おいしい時間 しあわせのカタチ

 昨晩、佐希子さんに渡したケーキこそ、まさに現在、大上が足を棒にして走り回っている理由だった。

 ローカルテレビ発案のもと、会社がバレンタインデー用に地元の生産者と提携して生産したそれは、スーパーやデパート、コンビニなどの身近な小売店を中心に、一県のみで扱われる予定の超限定商品だ。

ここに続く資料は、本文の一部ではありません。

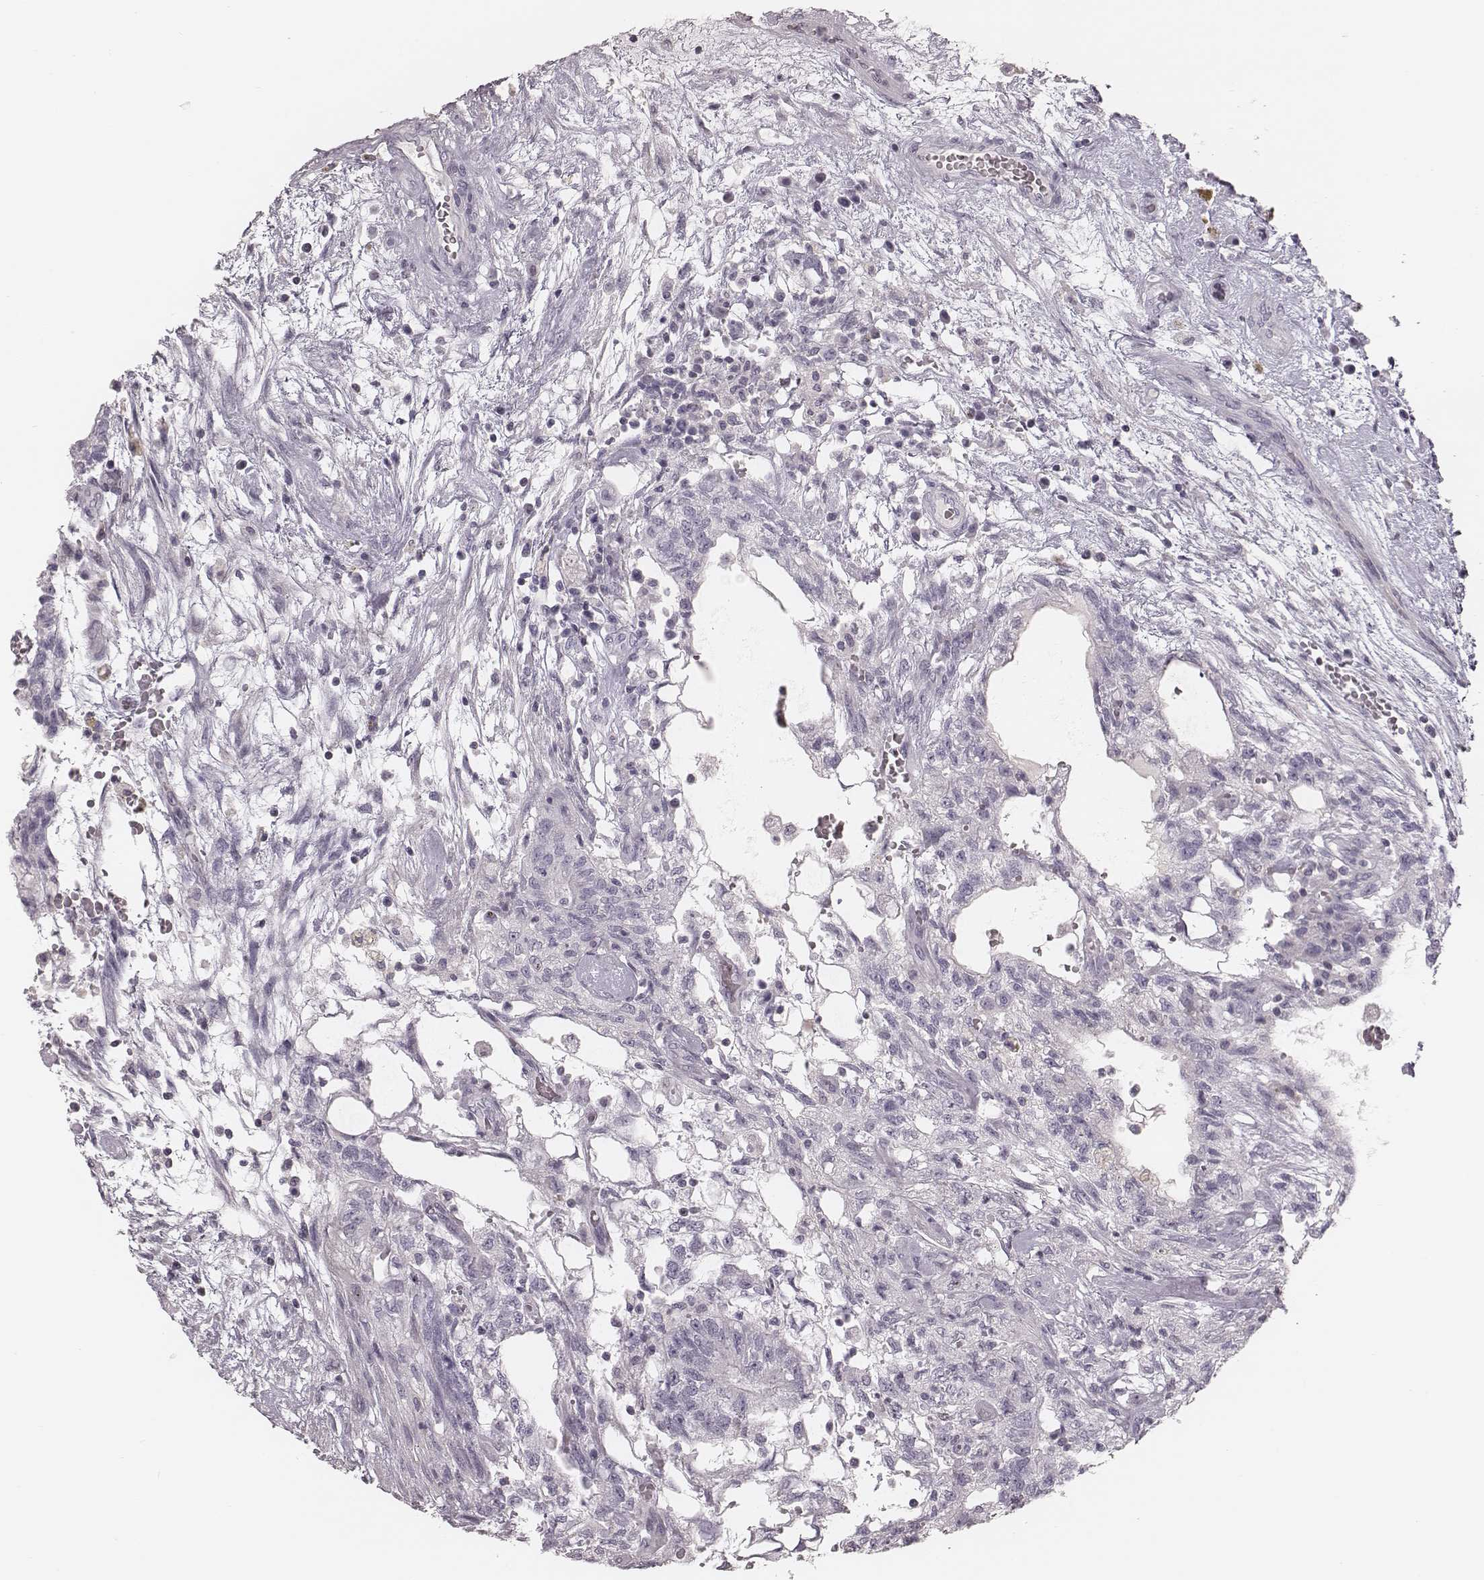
{"staining": {"intensity": "negative", "quantity": "none", "location": "none"}, "tissue": "testis cancer", "cell_type": "Tumor cells", "image_type": "cancer", "snomed": [{"axis": "morphology", "description": "Normal tissue, NOS"}, {"axis": "morphology", "description": "Carcinoma, Embryonal, NOS"}, {"axis": "topography", "description": "Testis"}], "caption": "A high-resolution photomicrograph shows immunohistochemistry staining of testis embryonal carcinoma, which shows no significant expression in tumor cells.", "gene": "S100Z", "patient": {"sex": "male", "age": 32}}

 営業部にいる大上は、本来の業務と平行しつつ、テレビ局と手分けして、販路の確保に奔走していた。

 だがそれももう終わる。

 運転席に深く座ったまま、コーヒーの熱い湯気に埋もれて一息ついていると、携帯が鳴った。

 根岸か、と慌ててメールを開くと、庶務課の美砂(みさ)からだった。


『お疲れさま。今日何時に仕事あがれそう? 一緒にご飯でも食べない?』

『会社戻ってみないとなんとも』

『そっか、だよね。この前、タツくん、篤(あつし)と一緒に遊んでくれたでしょ? あのときから篤、次はいつタツ兄くるの? ってせがみっぱなしで』


 同じ会社ではたらく契約社員の美砂はいわゆるシングルマザーで、先日三歳になったばかりの息子と二人で暮らしている。

 美砂とは会社の食堂で知り合い、歳は彼女がひとつ上だが、飾らない性格が好ましかったのと、女手ひとつで子供を育てているという境遇に感銘し、大上のほうからすこしずつ距離を縮めていった。